In the May issue of Custom Classic Trucks, the discussion of how the various states and cities are dealing with clunker laws and seizing private property in the May editorial "Goose-Steppers Go Home" really struck a chord with our readership. It was only a matter of hours after the May issue hit the newsstands before we received e-mails and phone calls from folks who had some major problems dealing with local authorities and the storage of their future restoration projects.
Without a doubt, one of the most popular departments in Custom Classic Trucks is the very last page in the magazine known as "The End?" It seems that there's not a soul amongst CCT's loyal readers who doesn't enjoy gazing at the image of a rusty old truck and then dreaming about one day bringing one just like it back to life. It's a story we have retold many times within the pages of CCT. A son or a grandson has the actual truck, or one just like the one his father, or grandfather once drove, and wanted to make it look like new again. One story that comes to mind involves Eddie Drayden of Lemoore, California, and his '55 Chevy pickup that was featured in the October 2006 issue. Eddie's grandfather bought the Chevy brand-new in Homer, Louisiana, and then utilized it to move his family to Los Angeles in the '60s. Eddie's grandfather used the '55 to make his living right up to his dying day in 1982. The trusty, old Chevrolet was parked in the yard and wasn't moved for almost 20 years.
Eddie Drayden's story is a good example of how it has been since the earliest days of the car/truck-collecting hobby. A person finds the remnants of a vehicle that has been ignored for many years, often decades, and then offers it new life. For example, the very first Ford Thunderbird ever produced by the Ford Motor Company was discovered years later as a derelict vehicle sitting in plain view in a gas station parking lot in Santa Ana, California. How the 'Bird went from such notoriety to ending up as just another old used car is hard to say. One thing is for sure: If things continue in the same vein as they are now, this rare car would have been lost to the ages. For folks who love the heritage of America's automobile industry and would like to see it preserved, there are developments that make the future of classic vehicles uncertain.
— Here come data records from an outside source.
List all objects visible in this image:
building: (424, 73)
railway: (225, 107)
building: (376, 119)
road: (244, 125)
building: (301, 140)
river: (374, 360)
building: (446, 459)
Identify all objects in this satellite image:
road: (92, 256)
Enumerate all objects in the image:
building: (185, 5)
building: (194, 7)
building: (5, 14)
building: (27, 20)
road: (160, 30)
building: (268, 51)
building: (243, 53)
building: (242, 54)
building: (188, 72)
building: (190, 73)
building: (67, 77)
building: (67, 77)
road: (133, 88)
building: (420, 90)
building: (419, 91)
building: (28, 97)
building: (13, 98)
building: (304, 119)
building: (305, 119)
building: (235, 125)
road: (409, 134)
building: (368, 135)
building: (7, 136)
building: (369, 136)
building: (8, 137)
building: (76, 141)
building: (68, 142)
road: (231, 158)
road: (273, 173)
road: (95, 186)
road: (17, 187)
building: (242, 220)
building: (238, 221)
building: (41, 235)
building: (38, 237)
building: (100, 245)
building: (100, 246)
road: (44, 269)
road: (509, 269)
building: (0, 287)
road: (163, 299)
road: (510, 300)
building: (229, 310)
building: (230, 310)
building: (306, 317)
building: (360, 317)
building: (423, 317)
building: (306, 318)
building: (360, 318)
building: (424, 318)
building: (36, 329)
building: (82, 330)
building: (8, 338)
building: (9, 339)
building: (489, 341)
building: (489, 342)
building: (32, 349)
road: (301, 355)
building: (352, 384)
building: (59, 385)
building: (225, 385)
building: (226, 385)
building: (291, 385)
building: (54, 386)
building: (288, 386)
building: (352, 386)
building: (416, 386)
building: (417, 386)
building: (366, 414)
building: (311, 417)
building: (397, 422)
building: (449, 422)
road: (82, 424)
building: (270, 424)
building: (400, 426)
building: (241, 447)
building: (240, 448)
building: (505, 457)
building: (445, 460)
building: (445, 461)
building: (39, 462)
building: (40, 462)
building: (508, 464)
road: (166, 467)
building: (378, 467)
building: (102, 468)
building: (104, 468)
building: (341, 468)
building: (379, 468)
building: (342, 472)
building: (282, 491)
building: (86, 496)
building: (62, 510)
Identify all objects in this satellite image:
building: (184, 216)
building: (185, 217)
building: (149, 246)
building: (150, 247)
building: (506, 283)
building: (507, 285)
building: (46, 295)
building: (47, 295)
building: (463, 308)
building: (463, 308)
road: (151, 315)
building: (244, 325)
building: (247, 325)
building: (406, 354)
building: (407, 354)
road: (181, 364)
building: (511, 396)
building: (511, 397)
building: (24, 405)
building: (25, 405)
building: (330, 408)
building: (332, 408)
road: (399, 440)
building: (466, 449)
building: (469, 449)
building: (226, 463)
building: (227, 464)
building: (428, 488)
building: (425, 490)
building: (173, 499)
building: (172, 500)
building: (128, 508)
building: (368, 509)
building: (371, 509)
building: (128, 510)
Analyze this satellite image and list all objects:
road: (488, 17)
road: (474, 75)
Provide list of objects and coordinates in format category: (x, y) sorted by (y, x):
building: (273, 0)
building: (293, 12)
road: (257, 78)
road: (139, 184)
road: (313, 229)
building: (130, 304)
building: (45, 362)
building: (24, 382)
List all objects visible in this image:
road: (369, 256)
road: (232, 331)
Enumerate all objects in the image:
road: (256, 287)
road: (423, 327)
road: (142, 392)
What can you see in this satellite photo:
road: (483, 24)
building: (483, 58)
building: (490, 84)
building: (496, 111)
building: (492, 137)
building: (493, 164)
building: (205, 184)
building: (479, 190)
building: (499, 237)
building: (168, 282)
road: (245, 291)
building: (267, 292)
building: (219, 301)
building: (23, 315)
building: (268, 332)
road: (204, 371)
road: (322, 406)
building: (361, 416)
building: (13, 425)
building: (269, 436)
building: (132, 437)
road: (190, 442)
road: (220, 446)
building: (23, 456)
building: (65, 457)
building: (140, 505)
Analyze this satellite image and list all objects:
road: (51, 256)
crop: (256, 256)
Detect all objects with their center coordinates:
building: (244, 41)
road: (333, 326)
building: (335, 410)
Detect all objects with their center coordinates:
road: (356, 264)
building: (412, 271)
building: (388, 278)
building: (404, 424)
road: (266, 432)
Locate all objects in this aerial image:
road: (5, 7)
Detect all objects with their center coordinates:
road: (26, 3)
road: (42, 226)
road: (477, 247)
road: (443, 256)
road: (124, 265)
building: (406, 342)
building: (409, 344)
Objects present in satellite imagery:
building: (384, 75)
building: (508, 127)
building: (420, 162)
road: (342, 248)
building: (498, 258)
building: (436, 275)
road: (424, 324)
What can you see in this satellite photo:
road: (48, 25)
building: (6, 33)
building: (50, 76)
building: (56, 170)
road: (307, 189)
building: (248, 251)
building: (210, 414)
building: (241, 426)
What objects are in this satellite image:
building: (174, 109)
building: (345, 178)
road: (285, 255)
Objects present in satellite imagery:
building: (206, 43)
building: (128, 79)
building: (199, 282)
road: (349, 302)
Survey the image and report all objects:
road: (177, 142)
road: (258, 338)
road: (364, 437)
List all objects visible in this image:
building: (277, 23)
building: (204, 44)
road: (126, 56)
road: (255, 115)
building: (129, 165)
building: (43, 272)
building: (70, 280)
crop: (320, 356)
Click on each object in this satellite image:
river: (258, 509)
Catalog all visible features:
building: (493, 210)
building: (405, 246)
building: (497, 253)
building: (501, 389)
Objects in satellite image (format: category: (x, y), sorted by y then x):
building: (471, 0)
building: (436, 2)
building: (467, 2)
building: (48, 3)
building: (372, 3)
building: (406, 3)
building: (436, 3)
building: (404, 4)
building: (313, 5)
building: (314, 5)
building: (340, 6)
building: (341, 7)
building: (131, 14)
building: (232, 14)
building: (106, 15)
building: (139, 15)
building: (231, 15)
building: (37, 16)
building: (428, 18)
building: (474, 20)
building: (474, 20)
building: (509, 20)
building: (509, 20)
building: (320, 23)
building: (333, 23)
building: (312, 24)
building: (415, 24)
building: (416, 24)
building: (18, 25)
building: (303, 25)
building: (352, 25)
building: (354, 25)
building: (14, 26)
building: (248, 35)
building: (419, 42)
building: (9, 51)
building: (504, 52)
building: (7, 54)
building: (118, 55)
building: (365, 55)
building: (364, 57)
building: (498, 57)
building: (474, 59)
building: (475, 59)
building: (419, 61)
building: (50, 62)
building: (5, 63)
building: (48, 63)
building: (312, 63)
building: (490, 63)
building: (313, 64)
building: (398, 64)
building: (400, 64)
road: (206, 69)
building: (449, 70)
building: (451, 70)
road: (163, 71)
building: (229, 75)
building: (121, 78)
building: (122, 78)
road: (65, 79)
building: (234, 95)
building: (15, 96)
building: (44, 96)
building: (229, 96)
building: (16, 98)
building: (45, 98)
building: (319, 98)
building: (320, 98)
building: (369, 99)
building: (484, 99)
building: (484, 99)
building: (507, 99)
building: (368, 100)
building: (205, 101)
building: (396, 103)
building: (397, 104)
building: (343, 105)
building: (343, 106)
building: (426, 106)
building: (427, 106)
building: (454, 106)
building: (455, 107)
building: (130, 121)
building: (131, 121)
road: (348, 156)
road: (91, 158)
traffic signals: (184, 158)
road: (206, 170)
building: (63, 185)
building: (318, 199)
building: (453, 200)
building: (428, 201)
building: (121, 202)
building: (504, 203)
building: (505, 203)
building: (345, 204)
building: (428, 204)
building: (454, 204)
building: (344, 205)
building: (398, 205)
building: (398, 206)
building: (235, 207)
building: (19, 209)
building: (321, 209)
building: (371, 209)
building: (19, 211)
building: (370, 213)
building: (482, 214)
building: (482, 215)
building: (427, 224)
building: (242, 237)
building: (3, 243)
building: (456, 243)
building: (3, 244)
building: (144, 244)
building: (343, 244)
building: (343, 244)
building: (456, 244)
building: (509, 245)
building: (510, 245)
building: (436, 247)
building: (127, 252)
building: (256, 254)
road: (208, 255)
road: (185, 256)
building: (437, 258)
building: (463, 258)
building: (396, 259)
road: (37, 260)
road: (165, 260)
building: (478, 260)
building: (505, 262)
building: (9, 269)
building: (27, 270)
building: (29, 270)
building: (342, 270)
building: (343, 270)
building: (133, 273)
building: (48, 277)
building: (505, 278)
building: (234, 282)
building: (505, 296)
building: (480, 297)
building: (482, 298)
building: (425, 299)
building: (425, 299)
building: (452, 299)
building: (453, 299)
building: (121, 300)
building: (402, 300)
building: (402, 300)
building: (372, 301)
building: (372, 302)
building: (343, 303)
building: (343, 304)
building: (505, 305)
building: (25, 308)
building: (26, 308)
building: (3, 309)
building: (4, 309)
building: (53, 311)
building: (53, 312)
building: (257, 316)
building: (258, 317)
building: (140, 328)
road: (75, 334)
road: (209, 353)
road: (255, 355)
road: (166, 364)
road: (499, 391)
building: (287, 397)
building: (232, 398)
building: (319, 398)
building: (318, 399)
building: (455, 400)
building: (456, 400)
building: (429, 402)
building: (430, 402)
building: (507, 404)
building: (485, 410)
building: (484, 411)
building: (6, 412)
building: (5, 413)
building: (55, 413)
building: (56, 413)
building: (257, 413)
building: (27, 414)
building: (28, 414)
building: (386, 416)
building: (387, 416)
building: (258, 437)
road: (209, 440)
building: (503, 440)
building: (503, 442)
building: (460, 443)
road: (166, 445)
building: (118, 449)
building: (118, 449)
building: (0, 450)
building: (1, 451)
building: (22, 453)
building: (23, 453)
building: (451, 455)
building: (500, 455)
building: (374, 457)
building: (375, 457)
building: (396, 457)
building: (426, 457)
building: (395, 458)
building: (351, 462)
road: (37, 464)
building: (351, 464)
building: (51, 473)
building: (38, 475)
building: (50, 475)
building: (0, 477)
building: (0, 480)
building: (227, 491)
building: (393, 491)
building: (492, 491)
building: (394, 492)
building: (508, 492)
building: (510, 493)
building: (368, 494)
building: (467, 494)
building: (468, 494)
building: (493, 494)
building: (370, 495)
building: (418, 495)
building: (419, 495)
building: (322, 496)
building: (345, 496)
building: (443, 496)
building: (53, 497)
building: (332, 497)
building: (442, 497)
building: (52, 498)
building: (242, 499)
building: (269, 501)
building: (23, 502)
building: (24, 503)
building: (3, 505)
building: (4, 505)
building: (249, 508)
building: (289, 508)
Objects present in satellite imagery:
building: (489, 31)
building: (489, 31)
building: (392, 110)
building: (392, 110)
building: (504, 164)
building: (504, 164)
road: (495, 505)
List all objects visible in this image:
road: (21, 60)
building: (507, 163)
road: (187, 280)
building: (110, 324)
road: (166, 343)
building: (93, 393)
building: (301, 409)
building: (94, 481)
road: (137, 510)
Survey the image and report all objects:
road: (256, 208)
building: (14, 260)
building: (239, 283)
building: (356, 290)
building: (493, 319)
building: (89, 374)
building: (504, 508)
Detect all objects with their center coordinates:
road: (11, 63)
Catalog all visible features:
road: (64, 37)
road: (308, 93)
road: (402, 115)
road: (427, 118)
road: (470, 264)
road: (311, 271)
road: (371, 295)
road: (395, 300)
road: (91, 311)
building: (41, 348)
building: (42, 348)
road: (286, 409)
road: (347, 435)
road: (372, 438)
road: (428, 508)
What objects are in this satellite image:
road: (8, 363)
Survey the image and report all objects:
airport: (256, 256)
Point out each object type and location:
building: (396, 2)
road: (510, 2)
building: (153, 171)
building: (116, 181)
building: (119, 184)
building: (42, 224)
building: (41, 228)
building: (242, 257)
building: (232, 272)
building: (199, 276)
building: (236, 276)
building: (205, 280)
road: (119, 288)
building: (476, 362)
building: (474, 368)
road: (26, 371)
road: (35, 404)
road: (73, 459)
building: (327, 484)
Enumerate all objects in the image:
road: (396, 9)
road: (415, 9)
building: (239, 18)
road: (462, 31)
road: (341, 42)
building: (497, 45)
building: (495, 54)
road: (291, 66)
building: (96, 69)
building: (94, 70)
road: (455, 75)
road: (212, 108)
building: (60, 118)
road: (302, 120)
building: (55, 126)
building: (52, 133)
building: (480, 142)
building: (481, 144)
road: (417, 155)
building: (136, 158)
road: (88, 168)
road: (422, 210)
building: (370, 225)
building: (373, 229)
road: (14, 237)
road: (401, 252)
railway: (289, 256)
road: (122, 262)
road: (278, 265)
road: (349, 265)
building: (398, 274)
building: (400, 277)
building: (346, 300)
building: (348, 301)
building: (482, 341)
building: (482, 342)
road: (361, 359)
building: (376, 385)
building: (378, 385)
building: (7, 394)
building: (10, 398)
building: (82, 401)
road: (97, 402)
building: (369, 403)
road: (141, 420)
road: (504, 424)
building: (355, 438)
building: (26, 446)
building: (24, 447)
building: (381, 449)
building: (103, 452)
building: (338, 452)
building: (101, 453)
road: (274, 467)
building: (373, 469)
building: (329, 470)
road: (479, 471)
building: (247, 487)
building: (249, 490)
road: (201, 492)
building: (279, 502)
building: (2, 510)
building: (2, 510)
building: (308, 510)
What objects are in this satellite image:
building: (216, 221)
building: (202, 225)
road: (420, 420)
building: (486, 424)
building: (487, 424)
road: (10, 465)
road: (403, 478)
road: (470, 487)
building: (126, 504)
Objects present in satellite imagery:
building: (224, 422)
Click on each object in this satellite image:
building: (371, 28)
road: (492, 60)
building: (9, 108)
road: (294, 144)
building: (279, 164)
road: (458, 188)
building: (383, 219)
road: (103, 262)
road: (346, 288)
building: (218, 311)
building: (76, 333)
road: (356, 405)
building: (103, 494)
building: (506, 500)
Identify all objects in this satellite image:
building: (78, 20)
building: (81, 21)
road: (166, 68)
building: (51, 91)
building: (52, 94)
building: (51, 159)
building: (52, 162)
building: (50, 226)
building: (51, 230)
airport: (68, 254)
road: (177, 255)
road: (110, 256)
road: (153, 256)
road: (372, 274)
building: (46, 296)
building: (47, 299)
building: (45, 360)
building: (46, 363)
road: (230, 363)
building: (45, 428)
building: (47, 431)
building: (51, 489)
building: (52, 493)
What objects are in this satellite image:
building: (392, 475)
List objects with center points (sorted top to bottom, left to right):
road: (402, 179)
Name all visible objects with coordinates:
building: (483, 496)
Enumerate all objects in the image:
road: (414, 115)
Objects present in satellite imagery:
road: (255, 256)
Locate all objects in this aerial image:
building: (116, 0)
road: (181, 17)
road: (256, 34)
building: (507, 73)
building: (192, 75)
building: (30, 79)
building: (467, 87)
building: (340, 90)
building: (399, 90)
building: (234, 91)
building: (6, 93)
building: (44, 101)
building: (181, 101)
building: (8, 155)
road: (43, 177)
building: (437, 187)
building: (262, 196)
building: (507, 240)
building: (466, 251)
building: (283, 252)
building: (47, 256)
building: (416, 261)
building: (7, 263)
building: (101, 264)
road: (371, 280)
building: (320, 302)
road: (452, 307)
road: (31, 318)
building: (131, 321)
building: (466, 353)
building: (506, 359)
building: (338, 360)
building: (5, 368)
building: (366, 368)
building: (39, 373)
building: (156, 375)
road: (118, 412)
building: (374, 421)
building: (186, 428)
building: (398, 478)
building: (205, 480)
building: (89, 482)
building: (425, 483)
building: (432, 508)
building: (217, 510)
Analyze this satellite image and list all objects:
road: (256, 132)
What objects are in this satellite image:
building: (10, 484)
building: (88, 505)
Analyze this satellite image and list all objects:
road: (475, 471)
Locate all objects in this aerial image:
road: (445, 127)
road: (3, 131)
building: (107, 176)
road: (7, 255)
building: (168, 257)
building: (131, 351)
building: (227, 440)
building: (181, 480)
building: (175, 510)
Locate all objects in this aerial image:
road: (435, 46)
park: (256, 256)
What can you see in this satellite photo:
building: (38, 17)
A movement that will affect Custom Classic Trucks' last page directly are clunker and inoperable vehicle laws. This is a trend occurring in almost every state, county, and city in the United States. It's hard to say why all of a sudden these unreasonable and un-American laws have moved to the top of the list to enact. But in the same manner as the people who move next door to an airport and then complain about the noise, we are hearing about some who've moved across the street from a junkyard and then complained about the view. Unfortunately, when these type of people complain loud enough and get the ear of their local politicians, the end results are often an unfair law. A good example of a worst-case scenario is the handiwork of Senator Frank Deem of West Virginia with S.B. 143. In short, this law would redefine "abandoned motor vehicles" to include inoperable vehicles on private property that are not in an enclosed building to be in violation, and would classify these "violations" as a misdemeanor offense punishable by substantial fines, community service, and jail. If this law goes through, there's no question the supply of "The End?" photos from West Virginia will dry up, and it's likely we'll be forwarding some folks' Custom Classic Trucks subscriptions to West Virginia jails.